» EXERCISE TEXT:
Uzi Orji was hooking up with a guy for the first time when she felt his hand suddenly grip her neck.
“We weren’t really having sex yet — we were kissing,” Orji, 24, said. “I was surprised, but I didn’t really say anything because I thought I was just being sensitive or dramatic.”
The pair dated for a few weeks after the hookup, and Orji said he choked her “multiple times, on different occasions.” It’s one of three times she’s been choked by a partner without any prior conversation about the subject, she said, calling that “a little scary.”
After tweeting about her negative experiences with choking, Orji received dozens of replies echoing her perspective.
“It happens way too often,” one person said.
“The amount of men who just put their hands on my neck without asking is alarming,” another said.
The response to Orji’s tweet isn’t that shocking considering some recent research. In a 2021 survey conducted at a large public university in the US, one in three undergraduate female respondents between the ages of 18 and 24 said they were choked the last time they had sex.
The study was led by Debby Herbenick, a professor and the director of Indiana University’s Center for Sexual Health Promotion. Also in the survey, 58% of female college students said they had been choked by a partner before — with nearly 65% of that group saying they experienced it during their first-ever sexual or kissing encounter.
“You just don’t see many people in their 40s and above saying that they’ve ever been choked during sex, or even engaged in certain kinds of rough sex that are more common among younger people today,” Herbenick told Insider.

» RECORD EXTRACTS:
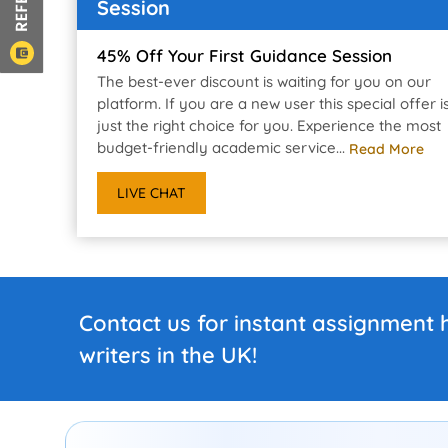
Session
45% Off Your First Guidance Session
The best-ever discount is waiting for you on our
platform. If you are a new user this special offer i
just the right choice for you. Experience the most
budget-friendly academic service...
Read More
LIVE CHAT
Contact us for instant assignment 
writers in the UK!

» ACTIVITY LIST:
1. From the article on choking during sex, write out the passage from "Uzi Orji was" to "one person said.".
2. List every age or age range given in the article on choking during sex.
The records are separate material and do not relate to the article on choking during sex.

» ANSWERS TO THE TASKS:
1.
Uzi Orji was hooking up with a guy for the first time when she felt his hand suddenly grip her neck.
“We weren’t really having sex yet — we were kissing,” Orji, 24, said. “I was surprised, but I didn’t really say anything because I thought I was just being sensitive or dramatic.”
The pair dated for a few weeks after the hookup, and Orji said he choked her “multiple times, on different occasions.” It’s one of three times she’s been choked by a partner without any prior conversation about the subject, she said, calling that “a little scary.”
After tweeting about her negative experiences with choking, Orji received dozens of replies echoing her perspective.
“It happens way too often,” one person said.

2.
- 24 (Orji's age)
- between 18 and 24 (the survey respondents)
- 40s and above